Who would have thought that creative coding would take me far?
Not metaphorically — literally 8,900 kilometers.
What began as a quiet experiment in Berlin somehow unfolded into a ticket to Japan. And just like that, I found myself on a plane to Tokyo, heading to JSConf Japan to talk about music visualization.
Creative coding had always been a side hobby — something small, something personal. The digital equivalent of doodling in a notebook. I never expected it to open a door, let alone one that led halfway across the world.
But that’s the thing about creativity: it doesn’t move in straight lines. It wanders. It loops. It takes detours. And if you follow it long enough, it shows you places you didn’t know were waiting for you.
In my day-to-day work, everything has a purpose: a deadline, a requirement, a measurable outcome. There’s little room for wandering or getting lost. Creative coding fills that gap. It gives me space to explore, to follow small curiosities without knowing where they lead. With time it becomes a habit, a way of moving through the world — a soft reminder that the path matters as much as the arrival.
For me, it started with a talk at GoTo Chicago about the math behind music. Then another one on music visualization at Grace Hopper Celebration. Then a live music coding workshop in Amsterdam. Then an Algorave performance at C3Fest — dancing to live-coded music, as if the logic itself had grown a heartbeat.
When I create music visualization, it’s the closest I ever get to feeling like a musician. I play with rhythm, shape, and unexpected movement.

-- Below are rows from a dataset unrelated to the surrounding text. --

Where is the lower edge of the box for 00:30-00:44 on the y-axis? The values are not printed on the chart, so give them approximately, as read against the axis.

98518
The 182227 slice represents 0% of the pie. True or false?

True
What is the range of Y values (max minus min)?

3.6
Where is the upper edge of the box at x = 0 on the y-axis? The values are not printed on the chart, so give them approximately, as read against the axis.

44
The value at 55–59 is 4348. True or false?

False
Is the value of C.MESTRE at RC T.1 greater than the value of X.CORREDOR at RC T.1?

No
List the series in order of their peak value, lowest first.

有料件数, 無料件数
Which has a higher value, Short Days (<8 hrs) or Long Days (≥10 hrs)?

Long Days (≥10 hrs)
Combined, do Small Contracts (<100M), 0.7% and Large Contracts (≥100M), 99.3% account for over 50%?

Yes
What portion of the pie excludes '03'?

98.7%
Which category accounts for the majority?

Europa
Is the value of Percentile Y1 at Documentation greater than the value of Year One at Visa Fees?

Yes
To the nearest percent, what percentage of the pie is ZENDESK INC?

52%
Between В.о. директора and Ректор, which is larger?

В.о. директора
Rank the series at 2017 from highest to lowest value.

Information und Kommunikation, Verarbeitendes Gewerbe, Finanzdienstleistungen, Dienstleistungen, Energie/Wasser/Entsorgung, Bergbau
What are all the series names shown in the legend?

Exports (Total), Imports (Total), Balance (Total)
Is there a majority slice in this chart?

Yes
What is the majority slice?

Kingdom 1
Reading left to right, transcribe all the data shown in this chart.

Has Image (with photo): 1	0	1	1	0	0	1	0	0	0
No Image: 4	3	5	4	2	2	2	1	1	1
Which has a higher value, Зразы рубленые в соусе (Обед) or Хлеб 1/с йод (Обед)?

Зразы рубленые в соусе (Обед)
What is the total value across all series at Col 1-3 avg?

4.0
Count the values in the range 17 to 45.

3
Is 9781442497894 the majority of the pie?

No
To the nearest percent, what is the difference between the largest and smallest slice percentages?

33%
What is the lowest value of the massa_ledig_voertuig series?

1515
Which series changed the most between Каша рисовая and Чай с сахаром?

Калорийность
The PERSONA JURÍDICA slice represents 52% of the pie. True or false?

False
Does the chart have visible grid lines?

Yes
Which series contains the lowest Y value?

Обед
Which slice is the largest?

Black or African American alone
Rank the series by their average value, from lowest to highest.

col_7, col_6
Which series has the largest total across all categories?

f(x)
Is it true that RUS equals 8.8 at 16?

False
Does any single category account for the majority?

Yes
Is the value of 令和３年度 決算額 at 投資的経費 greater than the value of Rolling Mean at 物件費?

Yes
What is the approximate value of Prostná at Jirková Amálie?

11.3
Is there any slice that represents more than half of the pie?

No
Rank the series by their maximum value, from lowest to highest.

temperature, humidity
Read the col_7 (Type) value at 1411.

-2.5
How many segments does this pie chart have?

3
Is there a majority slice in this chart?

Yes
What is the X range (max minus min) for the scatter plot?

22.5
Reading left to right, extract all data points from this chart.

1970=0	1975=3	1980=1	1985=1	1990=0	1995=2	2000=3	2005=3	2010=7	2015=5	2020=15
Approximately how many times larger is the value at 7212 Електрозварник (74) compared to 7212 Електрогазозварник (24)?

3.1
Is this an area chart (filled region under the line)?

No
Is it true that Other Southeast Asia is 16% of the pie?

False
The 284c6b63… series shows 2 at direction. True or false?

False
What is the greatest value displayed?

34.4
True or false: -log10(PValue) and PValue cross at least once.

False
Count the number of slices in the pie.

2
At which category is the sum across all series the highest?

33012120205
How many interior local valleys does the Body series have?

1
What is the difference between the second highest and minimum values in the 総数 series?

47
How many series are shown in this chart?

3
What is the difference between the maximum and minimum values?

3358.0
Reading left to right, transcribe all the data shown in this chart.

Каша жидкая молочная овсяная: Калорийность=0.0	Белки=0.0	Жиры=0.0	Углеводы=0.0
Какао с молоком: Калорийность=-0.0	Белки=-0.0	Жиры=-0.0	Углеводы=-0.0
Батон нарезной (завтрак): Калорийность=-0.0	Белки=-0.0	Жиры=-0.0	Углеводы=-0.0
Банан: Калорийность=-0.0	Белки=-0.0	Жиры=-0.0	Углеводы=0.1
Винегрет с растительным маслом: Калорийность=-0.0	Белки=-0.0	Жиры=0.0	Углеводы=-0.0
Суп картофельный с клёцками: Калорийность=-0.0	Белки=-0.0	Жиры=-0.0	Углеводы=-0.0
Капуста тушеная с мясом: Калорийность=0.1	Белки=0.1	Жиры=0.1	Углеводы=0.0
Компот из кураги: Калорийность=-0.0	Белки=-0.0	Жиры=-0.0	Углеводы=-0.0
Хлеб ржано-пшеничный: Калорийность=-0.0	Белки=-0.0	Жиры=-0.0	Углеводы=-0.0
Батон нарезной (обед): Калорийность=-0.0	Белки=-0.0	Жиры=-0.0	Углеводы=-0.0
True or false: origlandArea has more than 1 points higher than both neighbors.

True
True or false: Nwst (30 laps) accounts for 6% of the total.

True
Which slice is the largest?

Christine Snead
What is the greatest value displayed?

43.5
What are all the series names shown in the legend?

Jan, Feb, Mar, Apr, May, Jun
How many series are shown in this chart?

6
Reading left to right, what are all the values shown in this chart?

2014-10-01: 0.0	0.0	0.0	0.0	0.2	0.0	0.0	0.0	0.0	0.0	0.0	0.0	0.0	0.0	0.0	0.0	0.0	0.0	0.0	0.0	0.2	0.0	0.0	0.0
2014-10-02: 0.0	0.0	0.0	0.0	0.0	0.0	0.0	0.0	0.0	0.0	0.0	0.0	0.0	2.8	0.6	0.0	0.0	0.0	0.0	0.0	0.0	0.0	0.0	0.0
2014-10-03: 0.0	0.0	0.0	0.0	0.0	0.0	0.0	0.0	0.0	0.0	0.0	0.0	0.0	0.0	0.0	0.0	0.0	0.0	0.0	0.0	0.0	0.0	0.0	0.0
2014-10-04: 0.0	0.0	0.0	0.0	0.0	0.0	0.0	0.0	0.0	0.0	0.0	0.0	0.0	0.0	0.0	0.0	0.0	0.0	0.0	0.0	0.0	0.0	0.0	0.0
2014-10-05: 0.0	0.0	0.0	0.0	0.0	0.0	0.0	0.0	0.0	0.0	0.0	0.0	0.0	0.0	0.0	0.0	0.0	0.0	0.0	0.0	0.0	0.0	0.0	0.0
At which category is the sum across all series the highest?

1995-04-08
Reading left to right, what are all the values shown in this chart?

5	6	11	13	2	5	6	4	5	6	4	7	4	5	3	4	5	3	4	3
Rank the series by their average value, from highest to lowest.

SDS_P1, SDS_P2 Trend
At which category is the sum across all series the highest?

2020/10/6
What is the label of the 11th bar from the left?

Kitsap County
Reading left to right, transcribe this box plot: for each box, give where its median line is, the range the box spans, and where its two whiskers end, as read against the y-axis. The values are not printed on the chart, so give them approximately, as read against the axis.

I listen for patterns — the ones hiding beneath the surface — and let them guide what happens on the screen.
And the best part?
There’s no plan.
No agenda.
Only curiosity.
I follow whatever pulls me in: a line that suddenly decides to dance, a sphere that rotates just a little too slowly, a shape that seems to hum along with the bass. Sometimes nothing works. Sometimes everything does.
Sometimes it’s chaos.
Sometimes it’s magic.
And sometimes it feels like the code is teaching me something about sound, or maybe about myself.
Maybe that’s why creative coding matters so much to me.
It encourages me to follow the threads that don’t lead anywhere except somewhere unexpected.
A place where curiosity is the destination. And maybe — in a world ruled by deadlines and deliverables — that small, wandering freedom is worth holding onto.
And if I’ve learned anything, it’s that sometimes the smallest curiosities can take you the farthest.